- _SOURCE MATERIAL_:

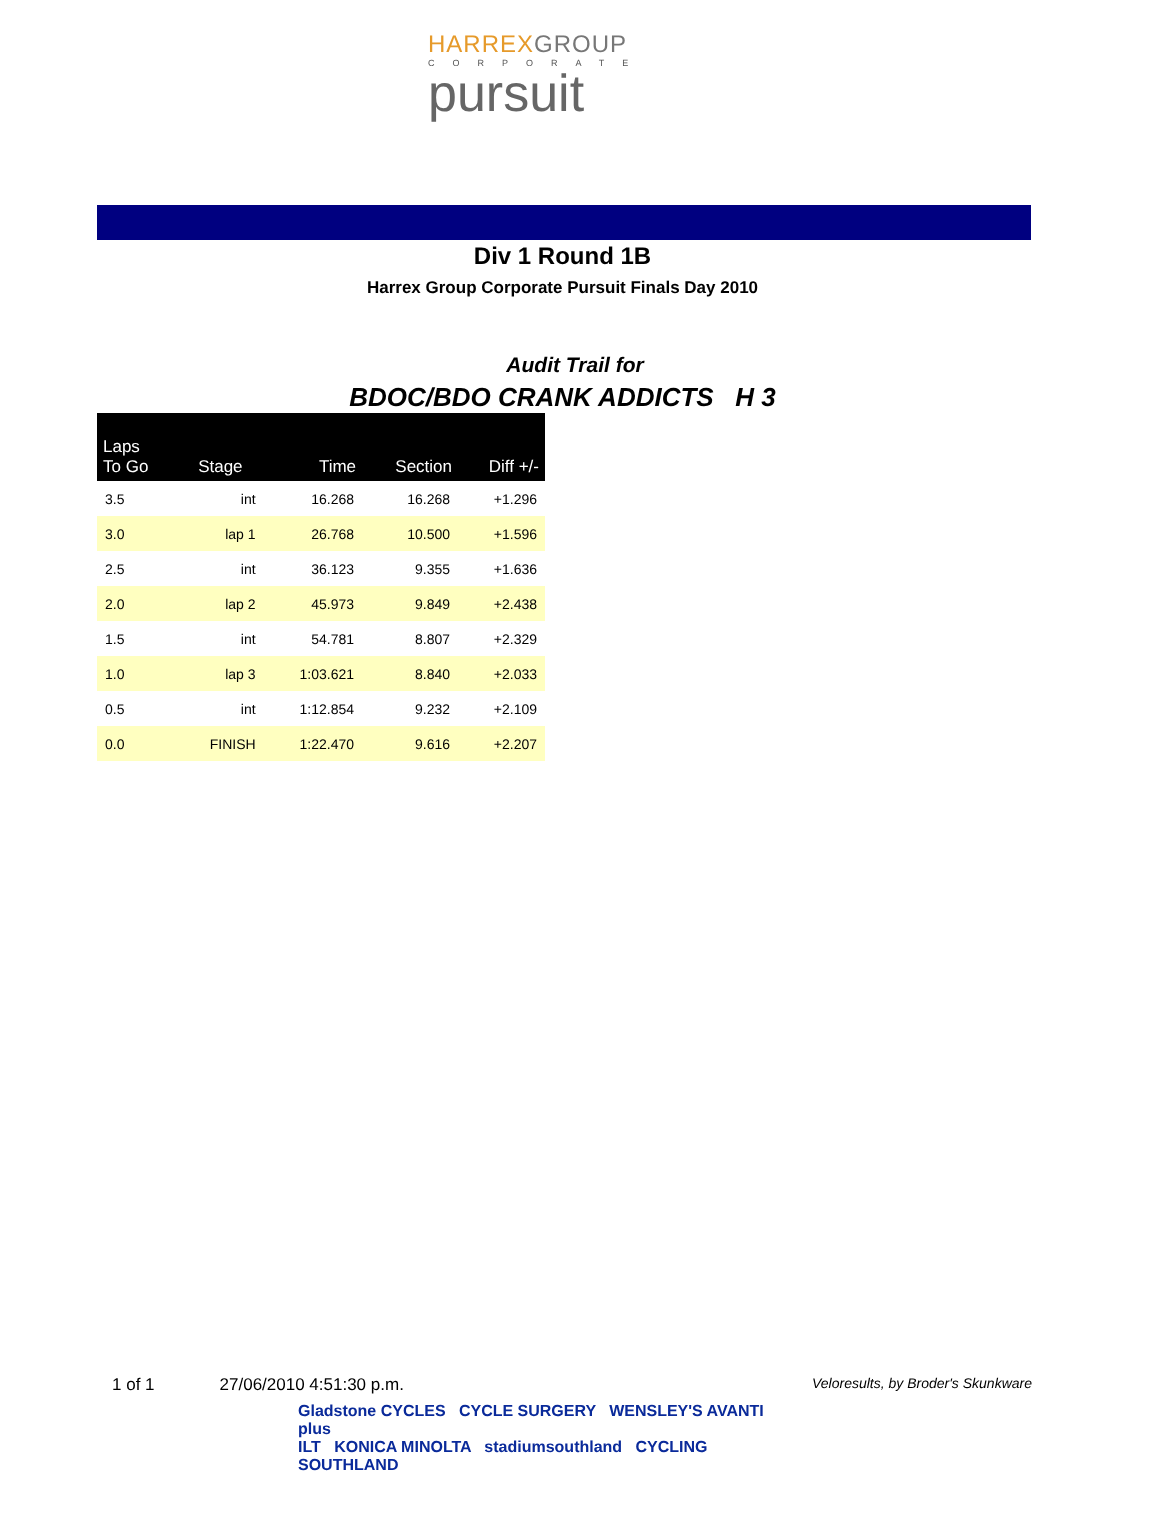HARREXGROUP
CORPORATE
pursuit
Div 1 Round 1B
Harrex Group Corporate Pursuit Finals Day 2010
Audit Trail for
BDOC/BDO CRANK ADDICTS H 3
| Laps To Go | Stage | Time | Section | Diff +/- |
| --- | --- | --- | --- | --- |
| 3.5 | int | 16.268 | 16.268 | +1.296 |
| 3.0 | lap 1 | 26.768 | 10.500 | +1.596 |
| 2.5 | int | 36.123 | 9.355 | +1.636 |
| 2.0 | lap 2 | 45.973 | 9.849 | +2.438 |
| 1.5 | int | 54.781 | 8.807 | +2.329 |
| 1.0 | lap 3 | 1:03.621 | 8.840 | +2.033 |
| 0.5 | int | 1:12.854 | 9.232 | +2.109 |
| 0.0 | FINISH | 1:22.470 | 9.616 | +2.207 |
1 of 1 27/06/2010 4:51:30 p.m. Veloresults, by Broder's Skunkware
Gladstone CYCLES CYCLE SURGERY WENSLEY'S AVANTI plus
ILT KONICA MINOLTA stadiumsouthland CYCLING SOUTHLAND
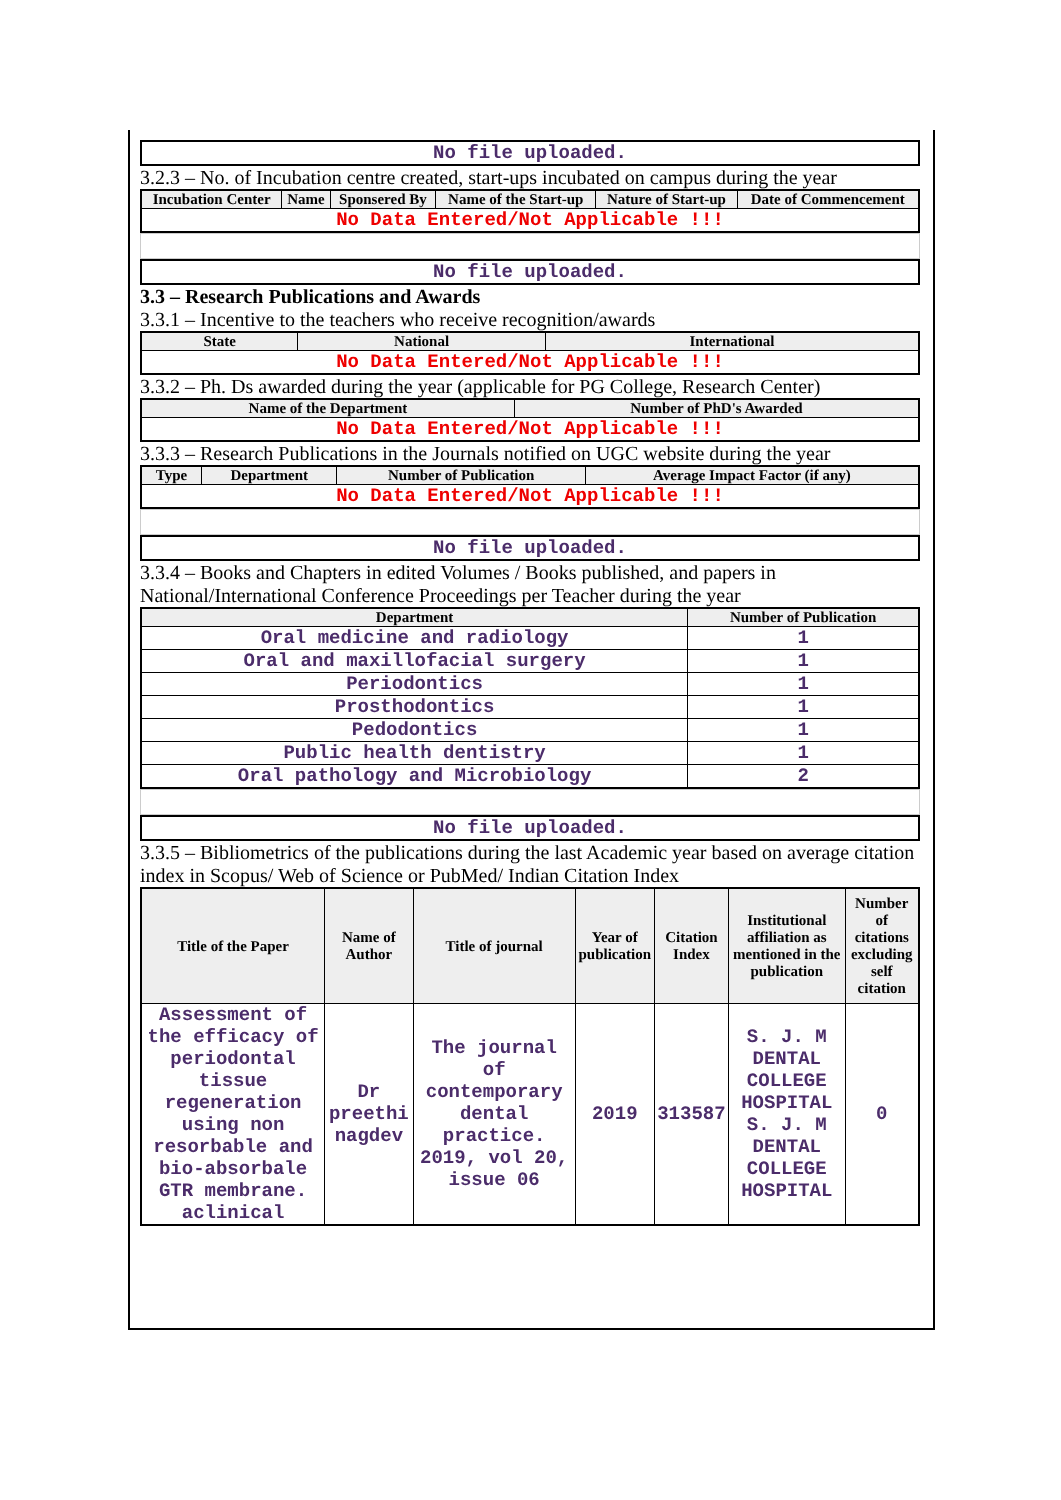| No file uploaded. |
3.2.3 – No. of Incubation centre created, start-ups incubated on campus during the year
| Incubation Center | Name | Sponsered By | Name of the Start-up | Nature of Start-up | Date of Commencement |
| --- | --- | --- | --- | --- | --- |
| No Data Entered/Not Applicable !!! | | | | | |
| No file uploaded. |
3.3 – Research Publications and Awards
3.3.1 – Incentive to the teachers who receive recognition/awards
| State | National | International |
| --- | --- | --- |
| No Data Entered/Not Applicable !!! | | |
3.3.2 – Ph. Ds awarded during the year (applicable for PG College, Research Center)
| Name of the Department | Number of PhD's Awarded |
| --- | --- |
| No Data Entered/Not Applicable !!! | |
3.3.3 – Research Publications in the Journals notified on UGC website during the year
| Type | Department | Number of Publication | Average Impact Factor (if any) |
| --- | --- | --- | --- |
| No Data Entered/Not Applicable !!! | | | |
| No file uploaded. |
3.3.4 – Books and Chapters in edited Volumes / Books published, and papers in National/International Conference Proceedings per Teacher during the year
| Department | Number of Publication |
| --- | --- |
| Oral medicine and radiology | 1 |
| Oral and maxillofacial surgery | 1 |
| Periodontics | 1 |
| Prosthodontics | 1 |
| Pedodontics | 1 |
| Public health dentistry | 1 |
| Oral pathology and Microbiology | 2 |
| No file uploaded. |
3.3.5 – Bibliometrics of the publications during the last Academic year based on average citation index in Scopus/ Web of Science or PubMed/ Indian Citation Index
| Title of the Paper | Name of Author | Title of journal | Year of publication | Citation Index | Institutional affiliation as mentioned in the publication | Number of citations excluding self citation |
| --- | --- | --- | --- | --- | --- | --- |
| Assessment of the efficacy of periodontal tissue regeneration using non resorbable and bio-absorbale GTR membrane. aclinical | Dr preethi nagdev | The journal of contemporary dental practice. 2019, vol 20, issue 06 | 2019 | 313587 | S. J. M DENTAL COLLEGE HOSPITAL S. J. M DENTAL COLLEGE HOSPITAL | 0 |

- _PROBLEM_:
Out of the records above, pull each line containing the word "Data".

- _ANSWER BELOW_:
| No Data Entered/Not Applicable !!! | | | | | |
| No Data Entered/Not Applicable !!! | | |
| No Data Entered/Not Applicable !!! | |
| No Data Entered/Not Applicable !!! | | | |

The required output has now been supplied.